Todos sabemos
que no existen. Todos sabemos que provienen de culturas hoy remotas, de lugares
que quizá nunca llegaron a existir; o de la enajenada mente de un escritor o
historiador de lo oculto… todos sabemos que no sobrevuelan nuestros tejados,
que no pueblan nuestros bosques, que no nos miran desde el otro lado del
cristal o al fondo del garaje. Pero continuamos mirando la ventana, aunque
vivamos en un séptimo, cuando pensamos en ellos. Nos acordamos de sus nombres
al contemplar la luna llena en lo alto del cielo. Llegamos incluso a tocarlos
cuando, a oscuras y normalmente en silencio, deslizamos la punta de los dedos
en busca del interruptor por la pared. No existen; nunca han estado aquí; pero
los tenemos presentes en la brisa fría de origen incierto, en una sombra
informe proyectada en un solitario aparcamiento, posados en la rama de un
sarmentoso árbol.
Habitan en lo más profundo de
nuestro conocimiento. Pertenecen a nuestro mundo como las matemáticas, la
gastronomía o el propio lenguaje. Son parte de nosotros, de nuestros recuerdos
y nuestras pesadillas, como la primera bicicleta o aquel partido de fútbol.
Por eso,
constriñendo el cojín contra el pecho, seguimos viendo Cuarto Milenio… aunque
nos pasemos una semana girándonos sin sentido al doblar cada esquina. Por eso
mordemos o pellizcamos a quien nos acompaña, queriendo desviar sin hacerlo la
mirada del televisor al ver una peli de terror. Por eso, y aunque nos recorra
un gélido escalofrío la espalda y tengamos alucinaciones, no deseamos cerrar
ese libro aterrador que nos habla entre las manos.
No importa en
realidad si creemos en fantasmas; si leemos sobre vampiros; si somos más o
menos macabros… porque, aunque no lo deseáramos, las fantasías terroríficas… y
los seres míticos que las protagonizan desde que el ser humano contó al amor de
la lumbre la primera historieta sobre sus propios miedos… son una parte
inseparable del todo que nosotros significamos.

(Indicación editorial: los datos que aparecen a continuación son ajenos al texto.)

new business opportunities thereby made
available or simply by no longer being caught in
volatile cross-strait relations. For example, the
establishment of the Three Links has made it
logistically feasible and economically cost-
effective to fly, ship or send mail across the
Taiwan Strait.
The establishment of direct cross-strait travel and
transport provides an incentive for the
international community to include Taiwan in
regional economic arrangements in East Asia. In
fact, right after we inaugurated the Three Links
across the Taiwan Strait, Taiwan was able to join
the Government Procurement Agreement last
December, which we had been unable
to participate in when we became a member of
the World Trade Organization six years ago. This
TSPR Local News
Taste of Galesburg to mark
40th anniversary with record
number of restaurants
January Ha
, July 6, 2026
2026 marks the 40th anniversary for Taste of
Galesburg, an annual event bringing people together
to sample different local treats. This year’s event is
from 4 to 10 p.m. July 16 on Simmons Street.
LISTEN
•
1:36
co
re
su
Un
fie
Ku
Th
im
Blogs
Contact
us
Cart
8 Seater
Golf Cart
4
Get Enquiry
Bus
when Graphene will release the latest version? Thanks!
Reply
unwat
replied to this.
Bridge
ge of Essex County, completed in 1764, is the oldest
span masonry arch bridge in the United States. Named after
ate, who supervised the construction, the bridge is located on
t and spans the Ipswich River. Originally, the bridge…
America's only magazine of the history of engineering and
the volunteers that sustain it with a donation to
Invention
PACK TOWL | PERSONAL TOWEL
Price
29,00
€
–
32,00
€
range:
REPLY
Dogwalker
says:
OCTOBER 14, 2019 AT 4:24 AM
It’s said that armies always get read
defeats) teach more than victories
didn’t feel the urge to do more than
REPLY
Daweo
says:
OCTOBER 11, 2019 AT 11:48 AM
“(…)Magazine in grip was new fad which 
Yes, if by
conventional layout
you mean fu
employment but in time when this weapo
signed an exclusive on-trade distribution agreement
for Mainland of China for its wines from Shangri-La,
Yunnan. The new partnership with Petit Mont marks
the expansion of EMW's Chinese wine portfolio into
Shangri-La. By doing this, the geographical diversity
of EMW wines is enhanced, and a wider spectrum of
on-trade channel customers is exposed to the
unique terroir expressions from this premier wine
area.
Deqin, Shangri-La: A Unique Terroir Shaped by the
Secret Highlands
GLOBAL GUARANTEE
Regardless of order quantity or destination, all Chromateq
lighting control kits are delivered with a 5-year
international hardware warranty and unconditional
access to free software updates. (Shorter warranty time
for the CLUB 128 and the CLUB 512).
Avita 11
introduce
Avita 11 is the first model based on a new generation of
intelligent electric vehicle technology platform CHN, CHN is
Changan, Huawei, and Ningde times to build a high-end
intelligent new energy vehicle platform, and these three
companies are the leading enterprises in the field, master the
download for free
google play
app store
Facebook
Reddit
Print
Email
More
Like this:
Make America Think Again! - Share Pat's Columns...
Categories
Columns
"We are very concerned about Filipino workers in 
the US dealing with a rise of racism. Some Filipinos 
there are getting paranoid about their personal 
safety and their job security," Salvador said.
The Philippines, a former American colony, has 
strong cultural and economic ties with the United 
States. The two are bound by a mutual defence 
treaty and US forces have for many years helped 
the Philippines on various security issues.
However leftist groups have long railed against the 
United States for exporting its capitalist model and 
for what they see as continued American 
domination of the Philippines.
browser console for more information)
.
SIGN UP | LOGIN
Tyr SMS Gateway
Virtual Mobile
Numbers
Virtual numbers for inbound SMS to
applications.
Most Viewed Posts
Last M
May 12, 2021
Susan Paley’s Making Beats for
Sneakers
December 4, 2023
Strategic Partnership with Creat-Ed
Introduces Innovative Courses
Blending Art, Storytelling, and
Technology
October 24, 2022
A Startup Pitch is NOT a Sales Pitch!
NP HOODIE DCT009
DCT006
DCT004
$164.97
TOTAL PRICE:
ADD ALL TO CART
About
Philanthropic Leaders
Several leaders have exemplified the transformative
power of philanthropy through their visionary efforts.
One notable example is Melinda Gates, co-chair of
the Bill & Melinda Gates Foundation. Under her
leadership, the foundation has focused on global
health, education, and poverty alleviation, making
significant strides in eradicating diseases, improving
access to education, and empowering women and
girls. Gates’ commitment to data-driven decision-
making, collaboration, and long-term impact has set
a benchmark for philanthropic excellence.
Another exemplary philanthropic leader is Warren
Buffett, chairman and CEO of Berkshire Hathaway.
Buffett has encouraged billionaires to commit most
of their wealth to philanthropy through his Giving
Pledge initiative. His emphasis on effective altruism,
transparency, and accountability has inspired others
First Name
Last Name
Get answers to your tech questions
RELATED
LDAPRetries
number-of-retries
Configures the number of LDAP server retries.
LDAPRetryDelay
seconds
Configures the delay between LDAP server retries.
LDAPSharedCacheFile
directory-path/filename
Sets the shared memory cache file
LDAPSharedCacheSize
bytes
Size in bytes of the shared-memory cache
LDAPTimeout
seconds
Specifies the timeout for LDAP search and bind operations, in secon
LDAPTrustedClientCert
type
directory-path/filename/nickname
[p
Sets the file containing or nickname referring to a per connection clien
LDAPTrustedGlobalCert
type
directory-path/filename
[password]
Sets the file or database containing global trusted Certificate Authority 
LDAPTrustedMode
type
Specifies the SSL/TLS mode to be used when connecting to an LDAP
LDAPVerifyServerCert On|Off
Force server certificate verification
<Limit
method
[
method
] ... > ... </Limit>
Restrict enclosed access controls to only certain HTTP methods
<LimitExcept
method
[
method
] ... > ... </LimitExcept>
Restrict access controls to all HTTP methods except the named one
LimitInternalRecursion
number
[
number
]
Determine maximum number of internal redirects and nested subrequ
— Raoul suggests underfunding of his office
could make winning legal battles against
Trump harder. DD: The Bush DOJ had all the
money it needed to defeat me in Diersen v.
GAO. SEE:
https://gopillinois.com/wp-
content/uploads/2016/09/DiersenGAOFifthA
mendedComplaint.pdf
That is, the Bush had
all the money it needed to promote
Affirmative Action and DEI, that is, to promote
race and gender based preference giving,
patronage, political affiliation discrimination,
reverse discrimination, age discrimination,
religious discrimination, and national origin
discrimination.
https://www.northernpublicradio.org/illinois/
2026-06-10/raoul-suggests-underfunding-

Son parte de nuestro folklore,
idiosincrasia, naturaleza… parte al fin y al cabo; porque se han metido en
nuestras casas en forma de imágenes, páginas o palabras pronunciadas; de
nuestra familia.
“El sonido del triángulo” es una
novela juvenil de terror que, inspirada por toda esa mitología de la que he
escrito, nació para entretener, y aterrorizar si logro que alguien mire,
frenético, a ambos lados como si despertara de un malsueño dejando la lectura
por no poder soportar las imágenes de su propia imaginación, a cualquiera…
Cualquiera que, con ese deseo tan extraño de querer pasarlo mal por pasarlo
bien durante un rato, recuerde que no hace demasiado tiempo veía vampiros en el
tejado, licántropos en el bosque… y fantasmas en el pasillo.